Passage to read:
<<<<

Discrimination and lack of documents exclude Chin from the better-paid jobs. Chin interviewees say that the typical salary earned by Chin workers is roughly 100 Rupees (US$2) a day for 10- to 16-hour work days. Some survive off much less. Mizo workers that perform the same work are typically paid more.
Most Chin are able to work only a couple of days per week. One woman said she sells vegetables in the market and her husband cuts wood in the forest, both earning about 100 Rupees (US$2) per day in Champhai, Mizoram. When work is unavailable, some rely on loans from friends, and end up trapped in debt. Others forage for food in the forest to eat or sell.
Exploitative and abusive work environments are a common problem for the Chins. Several Chin interviewees said their Mizo employers often do not pay them as promised, but they dare not complain for fear of being fired, evicted, or deported.
Chin women are particularly at risk working in abusive and exploitative environments in Mizoram. Many are employed as traditional handloom weavers, where they are often required by their employers to work very long hours and live at the workplace. Most Chin weavers are not paid salaries but instead receive low wages on a piece-by-piece basis. Their wages typically depend on the intricacy of the weaving pattern and how much the weaving is sold for, decisions decided upon by the employer. Although exact wages depend on many factors, most Chin weavers receive 150 Rupees (US$3.50) for completing four to five weavings a day. Chin weavers in Mizoram typically work in small, cramped rooms with limited natural light. As handloom machines take up a considerable amount of space, there is little room to sleep. In some instances, weavers must sleep on their machines.

>>>>

Dataset entries
<<<<

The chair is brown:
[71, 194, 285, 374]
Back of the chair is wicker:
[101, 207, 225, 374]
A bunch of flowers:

>>>>

Assignment A:
For each statement, say whether it agrees with the passage on Chin workers in Mizoram. Answer yes or no, and quote the words from the passage that decide it. (i) Chin weavers are usually paid a fixed salary. (ii) Mizo workers who do the same work are typically paid more than Chin workers. (iii) Most Chin are able to work every day of the week.
Assignment B:
Reproduce the stretch of the passage on Chin workers in Mizoram from "Most Chin are" through "eat or sell.", word for word.
These rows come from a separate source.

Problem solution A:
(i) No: "Most Chin weavers are not paid salaries but instead receive low wages on a piece-by-piece basis."
(ii) Yes: "Mizo workers that perform the same work are typically paid more."
(iii) No: "Most Chin are able to work only a couple of days per week."

Problem solution B:
Most Chin are able to work only a couple of days per week. One woman said she sells vegetables in the market and her husband cuts wood in the forest, both earning about 100 Rupees (US$2) per day in Champhai, Mizoram. When work is unavailable, some rely on loans from friends, and end up trapped in debt. Others forage for food in the forest to eat or sell.